The diffused bit lines at the source side are shared with adjacent cells. Accordingly, the cell current is leaked into the adjacent cells depending on a program state, i.e., impedance, of the adjacent cells in a word line direction of the source side. When the adjacent cells are in an erase state, the cell current is leaked into the adjacent cells, and the sense amplifiers determine that a cell current input thereto is smaller than that of an actual cell current.
Such a phenomenon causes erroneous determination (determining that writing of data into a cell further requiring a program pulse is completed) of a verification operation (measuring a cell current or a threshold value after application of a program pulse, and verifying whether or not further pulses are required) in a cell program operation.
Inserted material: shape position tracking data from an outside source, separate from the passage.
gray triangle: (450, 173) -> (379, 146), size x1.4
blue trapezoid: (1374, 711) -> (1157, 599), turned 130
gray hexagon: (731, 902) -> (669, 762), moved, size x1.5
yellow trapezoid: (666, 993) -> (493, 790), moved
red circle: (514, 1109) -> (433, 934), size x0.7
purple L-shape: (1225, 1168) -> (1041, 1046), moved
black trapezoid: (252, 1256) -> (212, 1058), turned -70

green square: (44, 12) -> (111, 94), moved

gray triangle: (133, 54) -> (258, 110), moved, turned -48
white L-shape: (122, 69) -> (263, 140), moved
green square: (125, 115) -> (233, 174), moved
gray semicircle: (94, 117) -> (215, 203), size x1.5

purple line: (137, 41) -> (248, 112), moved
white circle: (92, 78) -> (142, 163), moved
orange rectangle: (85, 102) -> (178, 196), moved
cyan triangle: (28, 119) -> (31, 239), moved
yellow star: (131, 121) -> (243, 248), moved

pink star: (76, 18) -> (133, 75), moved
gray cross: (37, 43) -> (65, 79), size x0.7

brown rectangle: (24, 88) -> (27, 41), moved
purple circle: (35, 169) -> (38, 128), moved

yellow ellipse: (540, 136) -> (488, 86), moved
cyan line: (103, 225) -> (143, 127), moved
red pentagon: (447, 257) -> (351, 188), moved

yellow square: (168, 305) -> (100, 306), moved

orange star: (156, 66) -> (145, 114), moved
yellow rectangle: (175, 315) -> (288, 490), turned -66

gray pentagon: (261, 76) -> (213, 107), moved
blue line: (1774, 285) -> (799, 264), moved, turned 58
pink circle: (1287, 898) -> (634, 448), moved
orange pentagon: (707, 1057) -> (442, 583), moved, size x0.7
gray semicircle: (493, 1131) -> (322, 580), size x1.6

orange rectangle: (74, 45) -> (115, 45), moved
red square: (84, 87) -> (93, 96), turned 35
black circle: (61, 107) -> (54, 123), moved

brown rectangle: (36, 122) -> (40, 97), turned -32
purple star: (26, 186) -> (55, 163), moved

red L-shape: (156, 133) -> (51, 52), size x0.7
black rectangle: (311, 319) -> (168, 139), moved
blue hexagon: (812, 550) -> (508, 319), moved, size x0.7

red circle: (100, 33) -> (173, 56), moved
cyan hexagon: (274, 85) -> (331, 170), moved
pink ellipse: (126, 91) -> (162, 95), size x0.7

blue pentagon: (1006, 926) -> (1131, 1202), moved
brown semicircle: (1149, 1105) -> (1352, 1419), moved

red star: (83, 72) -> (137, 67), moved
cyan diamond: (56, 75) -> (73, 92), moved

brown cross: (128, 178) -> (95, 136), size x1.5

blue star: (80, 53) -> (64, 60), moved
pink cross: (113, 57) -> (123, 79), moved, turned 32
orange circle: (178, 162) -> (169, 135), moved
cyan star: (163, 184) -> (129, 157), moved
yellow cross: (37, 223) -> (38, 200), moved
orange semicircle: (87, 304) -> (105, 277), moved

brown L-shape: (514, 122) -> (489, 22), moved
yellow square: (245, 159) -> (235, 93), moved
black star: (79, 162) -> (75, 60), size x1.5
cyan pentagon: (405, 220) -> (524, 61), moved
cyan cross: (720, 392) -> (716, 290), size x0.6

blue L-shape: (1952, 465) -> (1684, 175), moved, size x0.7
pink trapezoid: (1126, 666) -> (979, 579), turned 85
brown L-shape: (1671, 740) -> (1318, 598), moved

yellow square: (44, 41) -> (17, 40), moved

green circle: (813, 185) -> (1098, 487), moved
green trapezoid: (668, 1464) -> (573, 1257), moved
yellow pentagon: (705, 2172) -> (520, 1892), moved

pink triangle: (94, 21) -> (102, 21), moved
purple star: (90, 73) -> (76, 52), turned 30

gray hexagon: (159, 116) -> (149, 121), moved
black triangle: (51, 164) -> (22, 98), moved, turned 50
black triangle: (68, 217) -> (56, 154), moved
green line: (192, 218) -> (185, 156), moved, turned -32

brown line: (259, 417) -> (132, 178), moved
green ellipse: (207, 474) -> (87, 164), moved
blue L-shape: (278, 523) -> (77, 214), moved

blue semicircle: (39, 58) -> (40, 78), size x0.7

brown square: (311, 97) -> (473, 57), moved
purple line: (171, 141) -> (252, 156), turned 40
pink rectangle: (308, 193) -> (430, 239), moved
The amount of leak of the cell current into the adjacent cells is affected by the program state of a cell group connected to the word lines of the source side. On this account, distribution of current of programmed cells, being affected by a cell current depending on deviation of physical write characteristics of a memory, a memory array structure and written data, becomes wide.
Accordingly, since the charge state distribution of the memory cell is wide, a margin of conditions must be considered to guarantee the reliability, and a margin required as a bias condition for reading becomes large, which results in insufficient use of characteristics of the memory cell.
To avoid this, typically, time for writing must be increased, such as reading in advance information of adjacent bits of cells to be programmed, applying further pulses when adjacent bits of the source side are in the erase state, and adjusting a determination level of program verification, thus requiring sacrifice of performance of the memory cells to some degree. An effect that a cell current to be read is varied depending on the program state of the adjacent cells is a problem to be solved for a reading margin and reliability of the virtual ground array.